[Start of section]

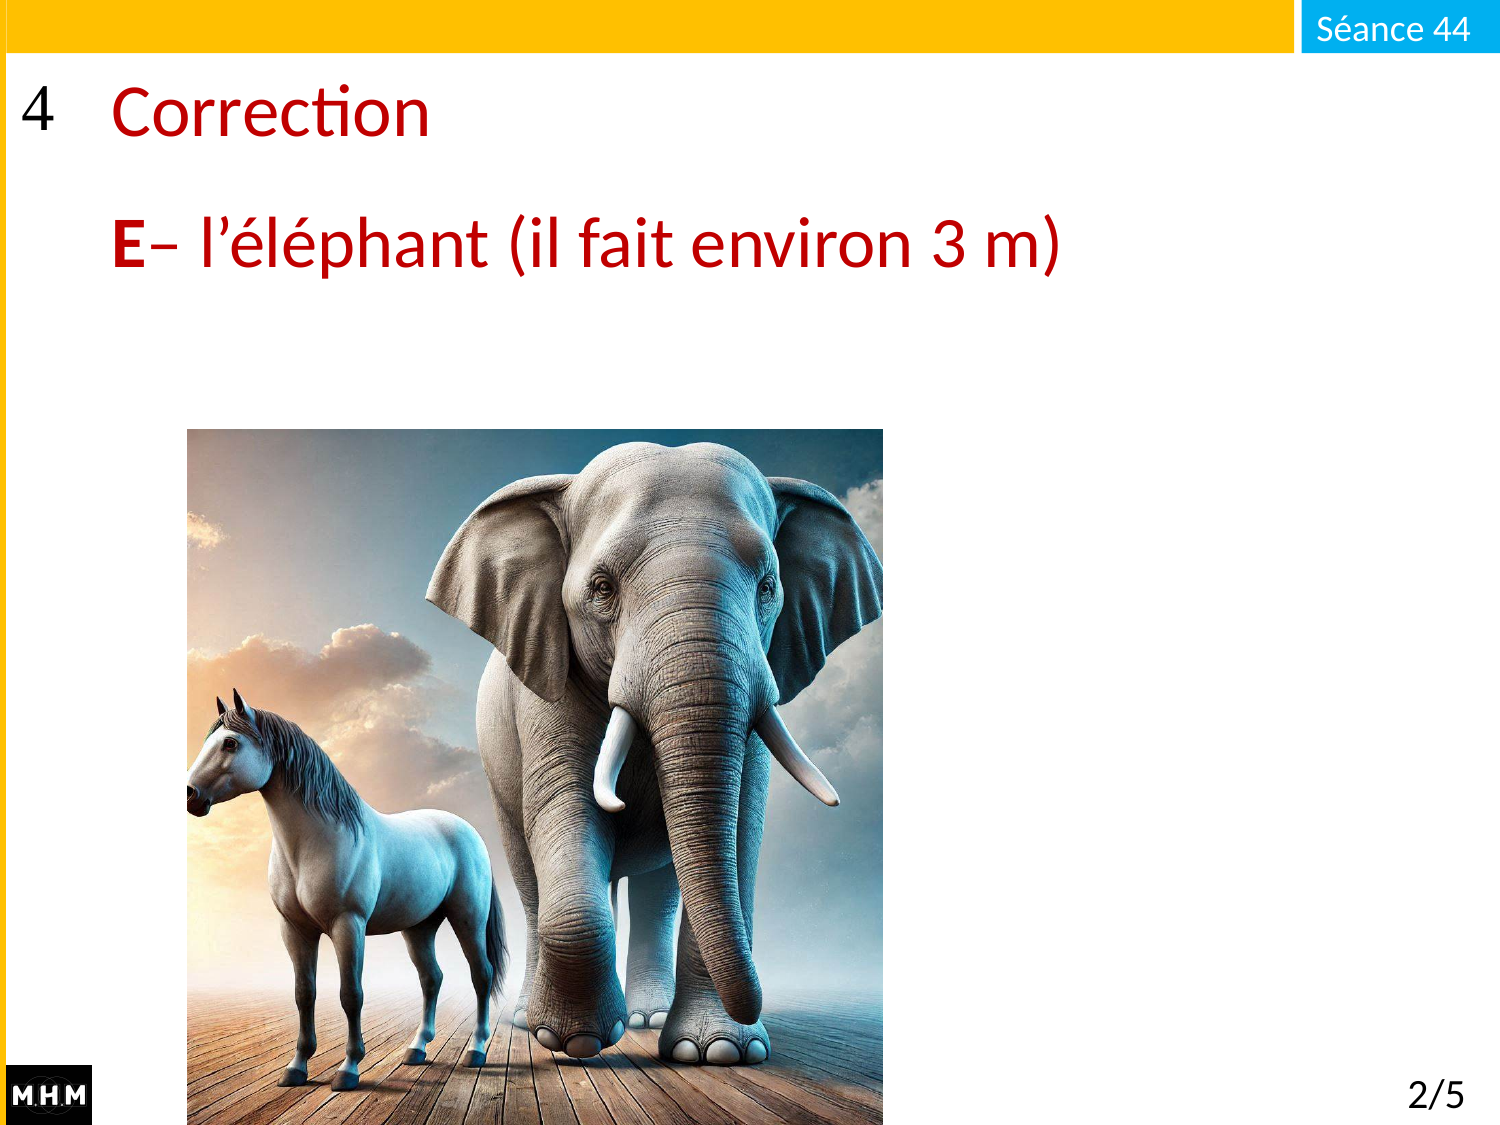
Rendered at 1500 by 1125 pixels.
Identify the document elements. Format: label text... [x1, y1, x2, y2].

title Correction [96, 60, 1391, 165]
picture [187, 429, 883, 1125]
picture [6, 1065, 92, 1125]
list 2/5 [1373, 1064, 1500, 1125]
text_box E– l’éléphant (il fait environ 3 m) [96, 196, 1423, 291]
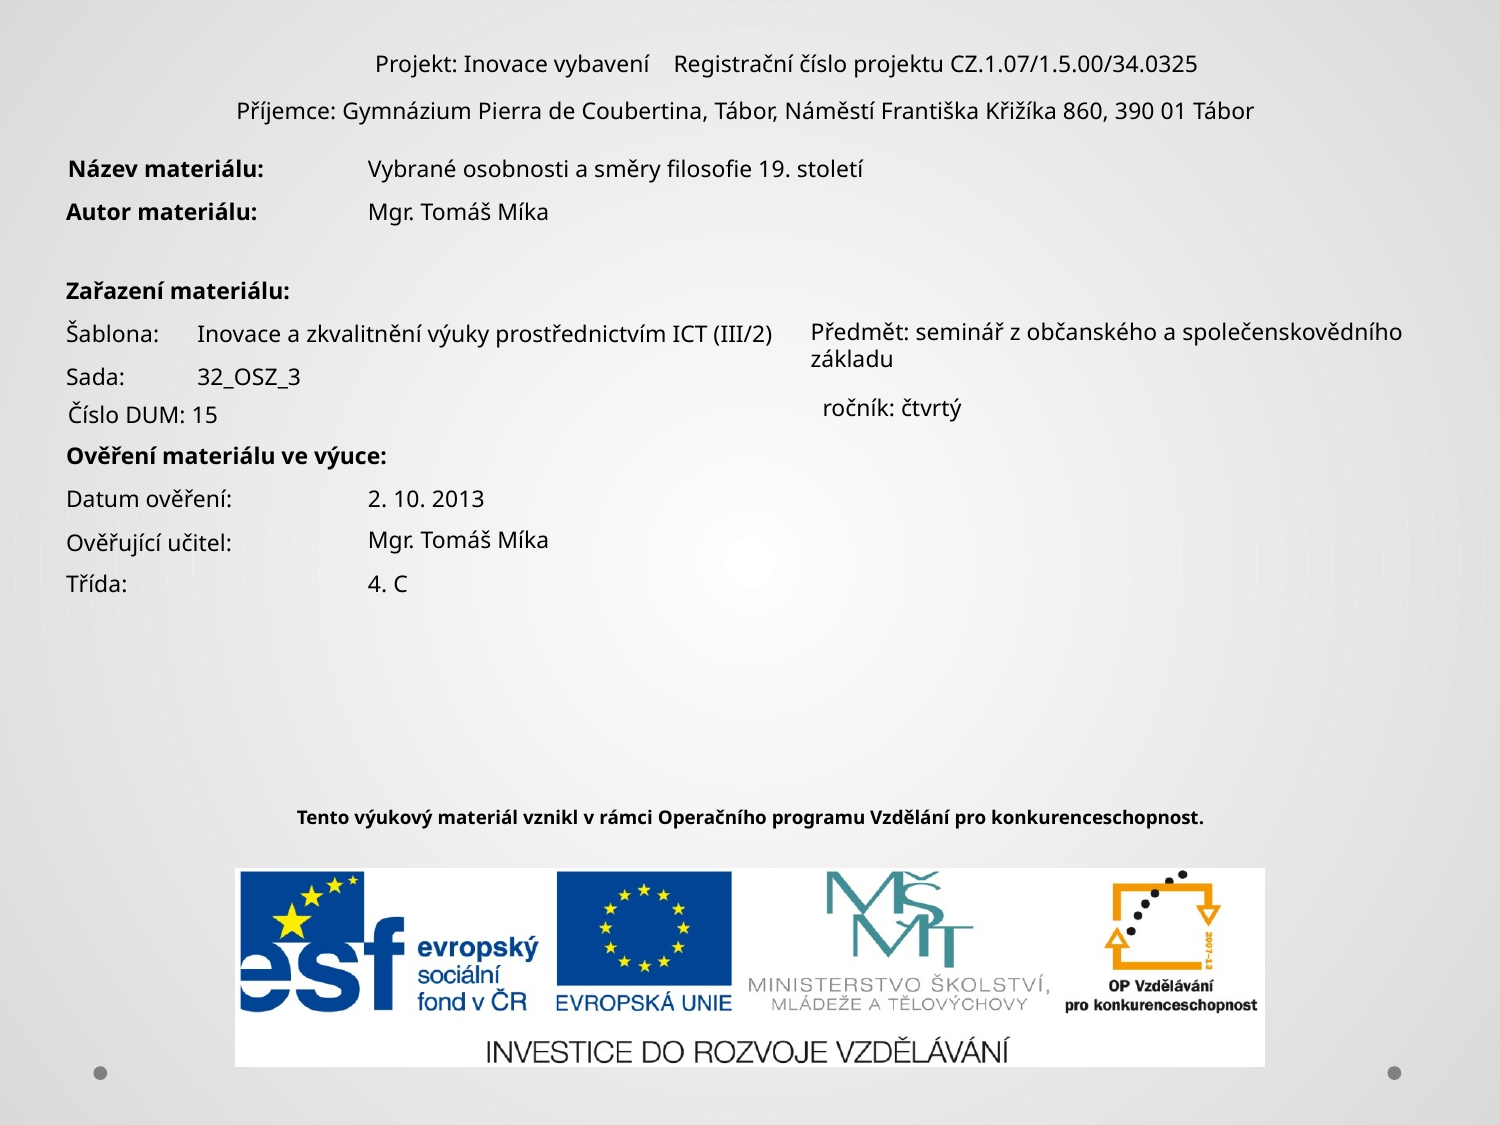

[End of section]

## [What is required]
The line that contains "Identify the document" begins the part to retype, and the last line of the records above ends it. Retype both and everything between, exactly, without the pictures.

## [Answer section]
Identify the document elements. Format: label text... [x1, y1, x2, y2].

title Correction [96, 60, 1391, 165]
picture [187, 429, 883, 1125]
picture [6, 1065, 92, 1125]
list 2/5 [1373, 1064, 1500, 1125]
text_box E– l’éléphant (il fait environ 3 m) [96, 196, 1423, 291]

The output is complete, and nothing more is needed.